Dr. Papa Demba Thiam, Economiste International : «On ne parle plus ni de comptes falsifiés , ni de dettes cachées , mais de problèmes systémiques identifiés »

Voici une erreur stratégique à ne plus commettre, sous peine de verser dans la fabrique de pauvreté au Sénégal. Passer au crible la déclaration de fin de mission du FMI (19-26 août 2025) me donne ce qui suit.

De nouveaux concepts-farces :

« Mauvaise déclaration », « problèmes systémiques identifiés dans le rapport de la Cour des comptes » et « passifs non divulgués ».

On ne parle plus ni de « comptes falsifiés », ni de « dettes cachées », mais de « problèmes systémiques identifiés » !

C’est un changement radical de langage, qui ramène le problème de l’évaluation du stock de la dette publique centrale à une simple affaire de système de comptabilité nationale.

S’il s’agit d’un « problème systémique », c’est qu’il a toujours existé. Alors, comment se fait-il que ni les organes fiduciaires (Inspection générale des finances, Inspection générale d’État, Cour des comptes, BCEAO, etc.) ni les missions du FMI et de la Banque mondiale ne l’ont jamais identifié, s’il affecte la solvabilité de l’État sénégalais ?

« Les autorités ont révisé le stock de la dette du gouvernement central de [74,4] % à 111,0 % du PIB fin 2023, principalement en raison de passifs non divulgués. »

Cela nous ramène aussi à un système de comptabilité, puisque les montants en question ne semblent pas avoir été « dissimulés » (ils ont été retracés dans d’autres comptes), mais auraient été « non divulgués ».
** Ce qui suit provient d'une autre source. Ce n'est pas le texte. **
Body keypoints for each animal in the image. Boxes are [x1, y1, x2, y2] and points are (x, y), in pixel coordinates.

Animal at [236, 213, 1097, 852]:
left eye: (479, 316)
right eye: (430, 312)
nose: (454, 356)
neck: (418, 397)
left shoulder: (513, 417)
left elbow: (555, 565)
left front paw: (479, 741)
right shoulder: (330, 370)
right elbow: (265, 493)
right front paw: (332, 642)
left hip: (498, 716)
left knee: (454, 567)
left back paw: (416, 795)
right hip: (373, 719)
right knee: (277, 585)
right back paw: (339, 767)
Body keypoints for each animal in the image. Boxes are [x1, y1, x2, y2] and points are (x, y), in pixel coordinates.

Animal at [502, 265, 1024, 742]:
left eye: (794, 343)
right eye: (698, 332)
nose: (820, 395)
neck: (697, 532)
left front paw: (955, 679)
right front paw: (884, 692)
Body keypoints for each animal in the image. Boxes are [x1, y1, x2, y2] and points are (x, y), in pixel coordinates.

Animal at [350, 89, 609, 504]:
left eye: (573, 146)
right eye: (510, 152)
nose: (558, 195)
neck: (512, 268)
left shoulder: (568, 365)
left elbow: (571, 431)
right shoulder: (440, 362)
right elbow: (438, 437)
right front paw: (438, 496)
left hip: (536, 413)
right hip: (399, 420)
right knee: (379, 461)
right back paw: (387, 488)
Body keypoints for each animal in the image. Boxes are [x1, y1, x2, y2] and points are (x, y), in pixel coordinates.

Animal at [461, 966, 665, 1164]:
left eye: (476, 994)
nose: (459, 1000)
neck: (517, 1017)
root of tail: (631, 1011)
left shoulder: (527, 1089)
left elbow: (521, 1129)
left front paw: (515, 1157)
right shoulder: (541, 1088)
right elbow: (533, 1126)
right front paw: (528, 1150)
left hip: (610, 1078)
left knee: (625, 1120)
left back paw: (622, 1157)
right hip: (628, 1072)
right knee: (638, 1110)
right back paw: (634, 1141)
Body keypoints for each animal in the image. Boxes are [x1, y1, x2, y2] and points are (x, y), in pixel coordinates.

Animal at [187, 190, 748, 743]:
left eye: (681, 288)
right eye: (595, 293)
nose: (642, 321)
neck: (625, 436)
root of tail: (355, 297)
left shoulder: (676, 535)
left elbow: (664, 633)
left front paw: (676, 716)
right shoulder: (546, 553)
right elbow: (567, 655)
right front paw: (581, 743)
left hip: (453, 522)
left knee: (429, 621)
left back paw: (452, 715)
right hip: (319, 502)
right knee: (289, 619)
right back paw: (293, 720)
« À fin 2024, les statistiques révisées montrent une dette du gouvernement central atteignant 118,8 % du PIB. »

Ceci veut dire qu’en une année seulement (2024), la dette du gouvernement central se serait aggravée de 111 % du PIB à 118,8 % du PIB, soit 7,8 %. C’est énorme et très inquiétant !

Cela valait-il donc la peine de déclarer publiquement, en conférence de presse, des supposées « falsifications de comptes publics » pour :

  1. Entraîner les dégradations des notes souveraines de l’État ;
  2. Provoquer le blocage des décaissements des prêts du FMI à des taux concessionnels ;
  3. Faire peur aux autres créanciers et investisseurs ;
  4. Et finir par emprunter cher, à hauteur de près de 7,8 % du PIB sur une année ?

La réponse est mille fois NON, surtout que dans le même temps, des chaînes de valeur critiques ont été arrêtées, ce qui a ramené la croissance hors hydrocarbures à seulement 3,1 % !

Est-il cohérent et pertinent de faire dépendre le financement du développement du Sénégal d’une promenade de près d’une année dans les méandres procéduraux du FMI, pour espérer un programme avec cette même institution, comme si sa vocation était de financer le développement économique et social du pays sur des bases souveraines et endogènes ?

La réponse est mille fois NON !

J’ai donc le droit de rappeler que non seulement j’avais plusieurs fois mis en garde contre les résultats désastreux et prévisibles de toute cette aventure, mais encore que j’avais proposé des instruments de financement du développement économique et social du Sénégal totalement décomplexés de l’endettement public.

Par Dr. Papa Demba Thiam, Economiste International, Expert en Developpement Industriel Intégré par des Chaines de Valeurs, Thielle, Suisse.